Saved data entries:
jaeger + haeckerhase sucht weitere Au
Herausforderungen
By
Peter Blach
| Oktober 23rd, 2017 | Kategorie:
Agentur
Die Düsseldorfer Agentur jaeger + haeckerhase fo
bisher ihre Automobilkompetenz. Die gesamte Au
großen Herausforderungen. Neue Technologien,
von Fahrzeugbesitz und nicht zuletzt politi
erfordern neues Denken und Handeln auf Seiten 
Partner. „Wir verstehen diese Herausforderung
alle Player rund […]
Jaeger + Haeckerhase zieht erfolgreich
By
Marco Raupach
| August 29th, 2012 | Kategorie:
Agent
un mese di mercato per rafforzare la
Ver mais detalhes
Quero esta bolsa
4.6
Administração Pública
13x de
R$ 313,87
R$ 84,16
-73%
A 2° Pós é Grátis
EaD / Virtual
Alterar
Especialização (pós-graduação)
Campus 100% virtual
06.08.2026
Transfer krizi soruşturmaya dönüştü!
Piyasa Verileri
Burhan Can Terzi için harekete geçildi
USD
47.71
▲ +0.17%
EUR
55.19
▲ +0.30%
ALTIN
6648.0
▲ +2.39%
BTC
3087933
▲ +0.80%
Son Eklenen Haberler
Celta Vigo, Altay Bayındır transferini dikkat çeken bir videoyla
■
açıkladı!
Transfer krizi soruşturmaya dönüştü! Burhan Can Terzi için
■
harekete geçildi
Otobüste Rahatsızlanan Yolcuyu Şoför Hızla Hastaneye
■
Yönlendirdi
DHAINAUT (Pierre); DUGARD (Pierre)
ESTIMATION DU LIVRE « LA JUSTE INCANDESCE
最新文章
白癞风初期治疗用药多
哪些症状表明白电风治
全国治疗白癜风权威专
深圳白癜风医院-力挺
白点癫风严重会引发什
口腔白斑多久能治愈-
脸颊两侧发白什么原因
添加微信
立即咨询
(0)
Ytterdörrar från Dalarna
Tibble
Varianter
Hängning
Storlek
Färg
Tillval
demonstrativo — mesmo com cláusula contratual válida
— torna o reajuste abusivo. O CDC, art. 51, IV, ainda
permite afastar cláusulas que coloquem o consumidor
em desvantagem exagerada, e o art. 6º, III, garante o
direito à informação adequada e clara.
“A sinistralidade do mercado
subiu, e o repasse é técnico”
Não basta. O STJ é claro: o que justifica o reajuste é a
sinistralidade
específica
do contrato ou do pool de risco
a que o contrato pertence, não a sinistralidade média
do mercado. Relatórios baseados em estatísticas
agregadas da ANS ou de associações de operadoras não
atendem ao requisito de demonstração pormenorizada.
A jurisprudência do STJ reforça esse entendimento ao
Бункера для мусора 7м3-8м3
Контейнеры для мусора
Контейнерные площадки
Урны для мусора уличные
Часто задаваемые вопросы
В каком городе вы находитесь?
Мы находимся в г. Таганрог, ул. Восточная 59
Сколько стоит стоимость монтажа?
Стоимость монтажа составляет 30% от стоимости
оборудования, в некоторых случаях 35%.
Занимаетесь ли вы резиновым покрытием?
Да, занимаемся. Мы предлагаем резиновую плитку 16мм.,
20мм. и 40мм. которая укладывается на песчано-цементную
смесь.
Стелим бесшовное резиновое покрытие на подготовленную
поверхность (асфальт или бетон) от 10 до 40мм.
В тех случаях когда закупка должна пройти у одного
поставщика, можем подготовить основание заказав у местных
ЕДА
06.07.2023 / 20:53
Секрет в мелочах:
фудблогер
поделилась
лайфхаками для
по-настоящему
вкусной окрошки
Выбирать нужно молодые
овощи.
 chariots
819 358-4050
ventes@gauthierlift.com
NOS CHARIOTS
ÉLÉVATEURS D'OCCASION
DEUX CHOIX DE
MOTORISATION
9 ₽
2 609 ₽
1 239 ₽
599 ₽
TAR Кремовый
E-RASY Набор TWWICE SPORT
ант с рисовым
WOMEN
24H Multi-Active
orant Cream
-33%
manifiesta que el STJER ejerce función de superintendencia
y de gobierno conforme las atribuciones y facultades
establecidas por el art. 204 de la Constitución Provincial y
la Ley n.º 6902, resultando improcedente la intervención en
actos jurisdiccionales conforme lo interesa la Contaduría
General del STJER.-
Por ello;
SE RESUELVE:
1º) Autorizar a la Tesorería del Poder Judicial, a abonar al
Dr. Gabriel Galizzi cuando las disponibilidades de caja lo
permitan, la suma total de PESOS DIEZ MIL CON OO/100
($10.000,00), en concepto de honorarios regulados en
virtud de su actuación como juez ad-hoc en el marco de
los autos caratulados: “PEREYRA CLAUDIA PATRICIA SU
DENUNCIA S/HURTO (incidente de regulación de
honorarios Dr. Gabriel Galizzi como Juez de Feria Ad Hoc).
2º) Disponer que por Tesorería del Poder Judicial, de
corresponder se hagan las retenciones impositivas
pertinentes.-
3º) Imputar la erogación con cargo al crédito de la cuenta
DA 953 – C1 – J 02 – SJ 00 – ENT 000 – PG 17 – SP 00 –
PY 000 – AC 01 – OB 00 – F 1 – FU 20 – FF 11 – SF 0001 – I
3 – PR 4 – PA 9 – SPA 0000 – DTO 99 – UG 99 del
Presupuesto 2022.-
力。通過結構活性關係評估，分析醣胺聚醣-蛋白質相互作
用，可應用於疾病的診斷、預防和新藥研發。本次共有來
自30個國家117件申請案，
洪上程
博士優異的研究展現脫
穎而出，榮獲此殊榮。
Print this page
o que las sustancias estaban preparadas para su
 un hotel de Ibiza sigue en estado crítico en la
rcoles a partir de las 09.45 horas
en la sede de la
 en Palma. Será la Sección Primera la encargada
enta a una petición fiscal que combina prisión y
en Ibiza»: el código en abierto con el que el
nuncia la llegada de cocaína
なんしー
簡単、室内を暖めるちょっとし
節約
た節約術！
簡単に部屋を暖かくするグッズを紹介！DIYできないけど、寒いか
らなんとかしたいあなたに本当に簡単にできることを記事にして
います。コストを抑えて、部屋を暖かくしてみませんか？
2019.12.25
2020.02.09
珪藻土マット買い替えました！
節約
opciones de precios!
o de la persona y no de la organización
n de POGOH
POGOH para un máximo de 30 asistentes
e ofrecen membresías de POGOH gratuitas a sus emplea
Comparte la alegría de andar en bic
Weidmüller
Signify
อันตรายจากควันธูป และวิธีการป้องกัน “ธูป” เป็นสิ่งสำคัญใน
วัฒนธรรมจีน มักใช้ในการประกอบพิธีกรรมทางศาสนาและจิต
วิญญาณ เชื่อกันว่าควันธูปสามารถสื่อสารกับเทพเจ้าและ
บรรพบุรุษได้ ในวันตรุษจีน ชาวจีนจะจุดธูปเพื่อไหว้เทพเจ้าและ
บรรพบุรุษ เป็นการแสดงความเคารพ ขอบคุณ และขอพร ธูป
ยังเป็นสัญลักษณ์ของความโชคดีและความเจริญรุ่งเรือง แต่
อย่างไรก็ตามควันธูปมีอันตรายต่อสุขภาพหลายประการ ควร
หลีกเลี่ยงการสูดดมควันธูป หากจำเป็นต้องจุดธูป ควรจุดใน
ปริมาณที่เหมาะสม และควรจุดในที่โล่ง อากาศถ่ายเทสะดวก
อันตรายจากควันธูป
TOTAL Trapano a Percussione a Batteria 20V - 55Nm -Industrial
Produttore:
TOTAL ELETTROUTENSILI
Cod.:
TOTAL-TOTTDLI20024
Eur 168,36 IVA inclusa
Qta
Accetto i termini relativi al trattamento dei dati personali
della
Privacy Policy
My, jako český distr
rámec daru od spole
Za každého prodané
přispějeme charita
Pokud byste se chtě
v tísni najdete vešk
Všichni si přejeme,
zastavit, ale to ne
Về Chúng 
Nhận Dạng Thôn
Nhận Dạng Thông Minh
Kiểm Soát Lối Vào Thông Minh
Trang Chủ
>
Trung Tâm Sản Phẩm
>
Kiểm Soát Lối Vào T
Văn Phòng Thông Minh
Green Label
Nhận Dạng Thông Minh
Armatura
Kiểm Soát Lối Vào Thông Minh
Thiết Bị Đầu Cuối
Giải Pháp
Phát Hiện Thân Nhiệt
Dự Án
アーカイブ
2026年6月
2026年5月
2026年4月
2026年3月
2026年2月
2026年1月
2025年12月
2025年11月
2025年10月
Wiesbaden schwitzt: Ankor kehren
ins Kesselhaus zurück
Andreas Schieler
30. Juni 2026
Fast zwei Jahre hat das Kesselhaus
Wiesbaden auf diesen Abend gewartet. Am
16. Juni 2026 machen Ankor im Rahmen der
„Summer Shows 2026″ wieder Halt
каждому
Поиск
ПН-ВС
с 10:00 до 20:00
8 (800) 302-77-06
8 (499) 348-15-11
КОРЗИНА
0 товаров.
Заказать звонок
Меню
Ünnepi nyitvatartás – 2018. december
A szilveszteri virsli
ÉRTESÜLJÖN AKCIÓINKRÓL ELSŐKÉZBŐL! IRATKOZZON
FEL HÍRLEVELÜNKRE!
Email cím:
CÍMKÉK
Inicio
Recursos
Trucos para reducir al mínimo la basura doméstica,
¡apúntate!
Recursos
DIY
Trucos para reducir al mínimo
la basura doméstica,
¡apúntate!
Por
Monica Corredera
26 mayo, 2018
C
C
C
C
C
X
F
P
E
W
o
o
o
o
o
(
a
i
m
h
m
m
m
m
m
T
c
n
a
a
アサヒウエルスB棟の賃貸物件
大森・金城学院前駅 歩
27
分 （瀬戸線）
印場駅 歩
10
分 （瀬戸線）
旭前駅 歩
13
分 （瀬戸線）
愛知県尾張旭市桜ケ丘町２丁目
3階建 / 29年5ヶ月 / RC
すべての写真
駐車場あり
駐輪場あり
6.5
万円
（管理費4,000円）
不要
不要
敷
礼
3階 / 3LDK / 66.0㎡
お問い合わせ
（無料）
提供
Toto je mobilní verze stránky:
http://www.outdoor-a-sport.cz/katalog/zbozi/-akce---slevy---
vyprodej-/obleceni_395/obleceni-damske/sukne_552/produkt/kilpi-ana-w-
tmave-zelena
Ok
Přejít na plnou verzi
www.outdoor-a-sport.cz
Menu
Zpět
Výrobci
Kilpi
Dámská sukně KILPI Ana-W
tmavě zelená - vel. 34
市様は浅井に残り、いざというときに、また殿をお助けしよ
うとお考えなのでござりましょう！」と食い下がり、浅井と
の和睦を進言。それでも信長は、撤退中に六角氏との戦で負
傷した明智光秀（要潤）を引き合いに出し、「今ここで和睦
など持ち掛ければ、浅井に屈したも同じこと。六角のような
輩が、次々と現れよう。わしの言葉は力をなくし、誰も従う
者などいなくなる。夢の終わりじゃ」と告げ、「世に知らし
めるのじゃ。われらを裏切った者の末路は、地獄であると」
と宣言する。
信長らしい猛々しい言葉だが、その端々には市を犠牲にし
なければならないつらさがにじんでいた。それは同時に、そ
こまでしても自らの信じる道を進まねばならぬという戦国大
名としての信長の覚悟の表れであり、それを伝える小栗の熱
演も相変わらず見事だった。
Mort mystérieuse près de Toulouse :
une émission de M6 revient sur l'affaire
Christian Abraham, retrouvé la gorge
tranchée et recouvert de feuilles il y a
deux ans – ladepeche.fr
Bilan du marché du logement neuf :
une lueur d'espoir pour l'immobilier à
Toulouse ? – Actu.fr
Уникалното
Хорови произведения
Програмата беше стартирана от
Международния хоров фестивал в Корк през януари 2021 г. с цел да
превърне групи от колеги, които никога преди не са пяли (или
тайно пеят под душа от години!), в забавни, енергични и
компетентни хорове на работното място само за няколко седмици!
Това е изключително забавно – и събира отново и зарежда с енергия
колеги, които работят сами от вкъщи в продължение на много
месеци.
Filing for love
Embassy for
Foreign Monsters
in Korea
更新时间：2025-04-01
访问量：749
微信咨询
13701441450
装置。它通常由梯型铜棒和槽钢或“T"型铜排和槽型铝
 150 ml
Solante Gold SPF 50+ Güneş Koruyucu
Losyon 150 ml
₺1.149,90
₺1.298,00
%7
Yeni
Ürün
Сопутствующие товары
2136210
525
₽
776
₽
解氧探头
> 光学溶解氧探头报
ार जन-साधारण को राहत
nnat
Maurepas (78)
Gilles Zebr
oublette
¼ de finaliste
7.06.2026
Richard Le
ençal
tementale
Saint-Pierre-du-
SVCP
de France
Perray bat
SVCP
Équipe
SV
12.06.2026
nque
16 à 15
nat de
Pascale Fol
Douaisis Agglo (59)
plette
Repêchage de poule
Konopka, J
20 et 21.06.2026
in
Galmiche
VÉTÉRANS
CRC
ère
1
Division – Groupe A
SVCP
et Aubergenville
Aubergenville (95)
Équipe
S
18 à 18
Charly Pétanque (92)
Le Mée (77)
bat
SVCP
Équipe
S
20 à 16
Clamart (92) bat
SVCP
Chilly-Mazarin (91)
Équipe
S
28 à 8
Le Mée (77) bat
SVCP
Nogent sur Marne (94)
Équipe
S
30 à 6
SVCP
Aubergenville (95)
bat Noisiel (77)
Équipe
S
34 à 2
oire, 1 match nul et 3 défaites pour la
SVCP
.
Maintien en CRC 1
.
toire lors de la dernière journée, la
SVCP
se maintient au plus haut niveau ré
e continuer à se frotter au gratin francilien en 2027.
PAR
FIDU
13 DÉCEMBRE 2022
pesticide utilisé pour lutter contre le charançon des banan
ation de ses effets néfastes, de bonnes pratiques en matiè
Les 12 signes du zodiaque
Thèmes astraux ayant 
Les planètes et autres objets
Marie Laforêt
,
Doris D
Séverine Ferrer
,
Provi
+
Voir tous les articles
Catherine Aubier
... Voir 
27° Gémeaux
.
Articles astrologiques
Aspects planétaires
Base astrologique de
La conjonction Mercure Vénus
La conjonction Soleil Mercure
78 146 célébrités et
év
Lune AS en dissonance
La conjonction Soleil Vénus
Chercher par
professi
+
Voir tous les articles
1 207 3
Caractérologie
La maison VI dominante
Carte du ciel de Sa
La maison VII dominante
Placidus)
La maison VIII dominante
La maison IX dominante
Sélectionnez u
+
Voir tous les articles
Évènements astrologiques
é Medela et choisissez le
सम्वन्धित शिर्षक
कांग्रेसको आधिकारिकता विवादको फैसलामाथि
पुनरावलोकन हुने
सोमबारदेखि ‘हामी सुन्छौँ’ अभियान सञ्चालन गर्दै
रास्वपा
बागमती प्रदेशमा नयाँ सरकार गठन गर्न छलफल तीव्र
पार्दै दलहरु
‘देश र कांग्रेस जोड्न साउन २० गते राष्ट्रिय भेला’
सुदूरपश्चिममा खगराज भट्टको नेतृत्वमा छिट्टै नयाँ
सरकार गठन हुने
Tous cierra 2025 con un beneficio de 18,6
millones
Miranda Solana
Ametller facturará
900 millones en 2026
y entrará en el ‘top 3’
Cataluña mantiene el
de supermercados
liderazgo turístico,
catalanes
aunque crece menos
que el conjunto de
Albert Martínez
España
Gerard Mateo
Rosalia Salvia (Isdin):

■ What is being asked
Copy, please, exactly the lines that start at the first line of the data and end at the line containing "Мы находимся в г. Таганрог, ул. Восточная 59", both kept and no others.

■ Solution
jaeger + haeckerhase sucht weitere Au
Herausforderungen
By
Peter Blach
| Oktober 23rd, 2017 | Kategorie:
Agentur
Die Düsseldorfer Agentur jaeger + haeckerhase fo
bisher ihre Automobilkompetenz. Die gesamte Au
großen Herausforderungen. Neue Technologien,
von Fahrzeugbesitz und nicht zuletzt politi
erfordern neues Denken und Handeln auf Seiten 
Partner. „Wir verstehen diese Herausforderung
alle Player rund […]
Jaeger + Haeckerhase zieht erfolgreich
By
Marco Raupach
| August 29th, 2012 | Kategorie:
Agent
un mese di mercato per rafforzare la
Ver mais detalhes
Quero esta bolsa
4.6
Administração Pública
13x de
R$ 313,87
R$ 84,16
-73%
A 2° Pós é Grátis
EaD / Virtual
Alterar
Especialização (pós-graduação)
Campus 100% virtual
06.08.2026
Transfer krizi soruşturmaya dönüştü!
Piyasa Verileri
Burhan Can Terzi için harekete geçildi
USD
47.71
▲ +0.17%
EUR
55.19
▲ +0.30%
ALTIN
6648.0
▲ +2.39%
BTC
3087933
▲ +0.80%
Son Eklenen Haberler
Celta Vigo, Altay Bayındır transferini dikkat çeken bir videoyla
■
açıkladı!
Transfer krizi soruşturmaya dönüştü! Burhan Can Terzi için
■
harekete geçildi
Otobüste Rahatsızlanan Yolcuyu Şoför Hızla Hastaneye
■
Yönlendirdi
DHAINAUT (Pierre); DUGARD (Pierre)
ESTIMATION DU LIVRE « LA JUSTE INCANDESCE
最新文章
白癞风初期治疗用药多
哪些症状表明白电风治
全国治疗白癜风权威专
深圳白癜风医院-力挺
白点癫风严重会引发什
口腔白斑多久能治愈-
脸颊两侧发白什么原因
添加微信
立即咨询
(0)
Ytterdörrar från Dalarna
Tibble
Varianter
Hängning
Storlek
Färg
Tillval
demonstrativo — mesmo com cláusula contratual válida
— torna o reajuste abusivo. O CDC, art. 51, IV, ainda
permite afastar cláusulas que coloquem o consumidor
em desvantagem exagerada, e o art. 6º, III, garante o
direito à informação adequada e clara.
“A sinistralidade do mercado
subiu, e o repasse é técnico”
Não basta. O STJ é claro: o que justifica o reajuste é a
sinistralidade
específica
do contrato ou do pool de risco
a que o contrato pertence, não a sinistralidade média
do mercado. Relatórios baseados em estatísticas
agregadas da ANS ou de associações de operadoras não
atendem ao requisito de demonstração pormenorizada.
A jurisprudência do STJ reforça esse entendimento ao
Бункера для мусора 7м3-8м3
Контейнеры для мусора
Контейнерные площадки
Урны для мусора уличные
Часто задаваемые вопросы
В каком городе вы находитесь?
Мы находимся в г. Таганрог, ул. Восточная 59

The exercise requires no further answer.